### Explore the material
A – Write out the stretch of the circuit description from "When the value" through "until $C^*$ goes positive.".
B – In the circuit description, what kind of adder is the NAdd?

### Document extract
━━━━━━━━
When the value \(C\) is serially transferred out of the MME then if \(C \geq 0\) this circuit will serially subtract \(M\) from it. Thus a 2's complement value \(C^*\) is produced in the range \([- (M - 1), -1]\). This is done so that the final reduction process can simply keep adding \(N\) to \(C^*\) until a positive value is produced. This simplifies the reduction circuitry so that completion is detected from the sign bit of \(C^*\), that is, no long-integer comparison is required.

**URAM – U RAM**

The URAM is used to hold incoming \(A\) values and also to hold the \(C^*\) value while it is being reduced to \(D\) in the range \([0, N - 1]\). The \(D\) value is held here until the host microprocessor reads it.
NAdd – N Adder

The NAdd is an 8-bit multi-precision adder that is used to reduce $C^*$ to the range $[0, N-1]$. It does this by adding $N$ until $C^*$ goes positive.
━━━━━━━━
### Dataset items
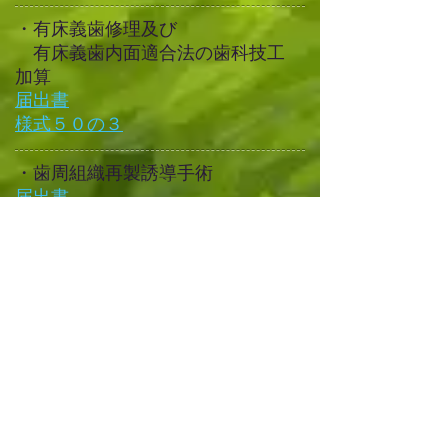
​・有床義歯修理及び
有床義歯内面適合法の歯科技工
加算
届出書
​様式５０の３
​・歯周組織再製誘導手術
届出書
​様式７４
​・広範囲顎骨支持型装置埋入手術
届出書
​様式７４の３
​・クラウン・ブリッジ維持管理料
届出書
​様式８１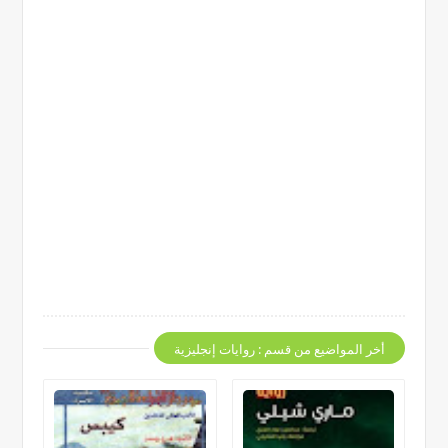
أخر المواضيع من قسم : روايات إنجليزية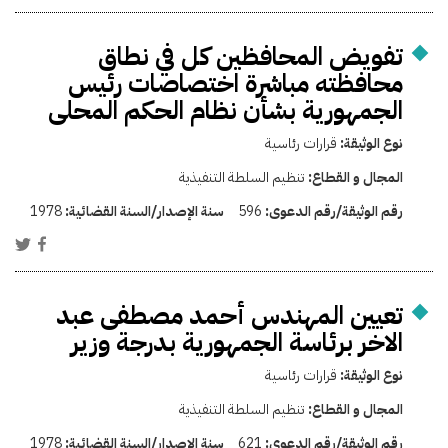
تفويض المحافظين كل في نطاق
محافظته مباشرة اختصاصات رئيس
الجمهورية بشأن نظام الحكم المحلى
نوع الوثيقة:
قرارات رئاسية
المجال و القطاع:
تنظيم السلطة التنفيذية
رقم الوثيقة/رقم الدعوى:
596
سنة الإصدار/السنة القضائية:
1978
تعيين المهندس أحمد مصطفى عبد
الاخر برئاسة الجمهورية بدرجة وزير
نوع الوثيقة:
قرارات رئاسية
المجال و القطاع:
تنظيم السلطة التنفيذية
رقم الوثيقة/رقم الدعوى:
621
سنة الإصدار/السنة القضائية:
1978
━━━━━━━━
### Answers to each task
A –
When the value \(C\) is serially transferred out of the MME then if \(C \geq 0\) this circuit will serially subtract \(M\) from it. Thus a 2's complement value \(C^*\) is produced in the range \([- (M - 1), -1]\). This is done so that the final reduction process can simply keep adding \(N\) to \(C^*\) until a positive value is produced. This simplifies the reduction circuitry so that completion is detected from the sign bit of \(C^*\), that is, no long-integer comparison is required.

**URAM – U RAM**

The URAM is used to hold incoming \(A\) values and also to hold the \(C^*\) value while it is being reduced to \(D\) in the range \([0, N - 1]\). The \(D\) value is held here until the host microprocessor reads it.
NAdd – N Adder

The NAdd is an 8-bit multi-precision adder that is used to reduce $C^*$ to the range $[0, N-1]$. It does this by adding $N$ until $C^*$ goes positive.

B – An 8-bit multi-precision adder.